─── Exercise text ───
= Weitao Yang =

Chinese-born American chemist (born 1961)

Weitao Yang (杨伟涛 (Yáng Wěitāo); born March 31, 1961) is a Chinese-born American chemist who is the Philip Handler Professor of Chemistry at Duke University. His main contributions to chemistry include density functional theory development, and its applications to chemistry.

==Biography==
Yang was born in Chaozhou, Guangdong, China, on March 31, 1961. He entered Peking University in 1978 as part of the first generation of college students after the Cultural Revolution. He received his BS in chemistry in 1982, after which he studied theoretical chemistry as a PhD student with Robert G. Parr at the University of North Carolina, Chapel Hill. He completed his PhD degree in 1986 and worked as a postdoc with Parr (1986–1987) and William H. Miller (1988–1989). Yang currently works in the department of chemistry at Duke University since 1990, as assistant professor, associate professor, professor, and Philip Handler Professor of Chemistry.

==Contributions==
Yang's main contributions to theoretical chemistry range from fundamental theory to applications of density functional theory. He (with Parr) developed the concepts of the Fukui function, hardness, and softness in density functional theory. He also justified the theoretical ground of potential functional (as in Optimized-Effective-Potential methods) and fractional-number-of-electron approaches.
The Lee–Yang–Parr (shortened to LYP) correlation functional by Yang and his coworkers is extensively used in chemistry and was the second most cited article in chemistry from 1999 to 2006. Yang developed the Divide and Conquer algorithm for linear-scaling density functional theory. In application, Yang also developed methods in QM/MM simulation for large chemistry and biology systems. His book with Robert G. Parr, Density-Functional Theory of Atoms and Molecules, is considered to be the basic textbook in the field of density functional theory.
───
- _Problem details_
Reproduce word for word the part of the Weitao Yang text starting at "Weitao Yang (杨伟涛" and ending at "applications to chemistry.".
─── Records provided ───
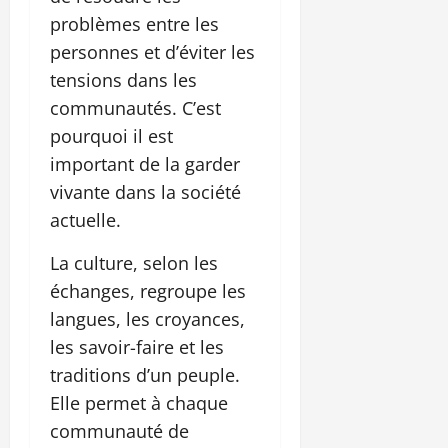
problèmes entre les
personnes et d’éviter les
tensions dans les
communautés. C’est
pourquoi il est
important de la garder
vivante dans la société
actuelle.
La culture, selon les
échanges, regroupe les
langues, les croyances,
les savoir-faire et les
traditions d’un peuple.
Elle permet à chaque
communauté de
───
- _Reply to the exercise_
Weitao Yang (杨伟涛 (Yáng Wěitāo); born March 31, 1961) is a Chinese-born American chemist who is the Philip Handler Professor of Chemistry at Duke University. His main contributions to chemistry include density functional theory development, and its applications to chemistry.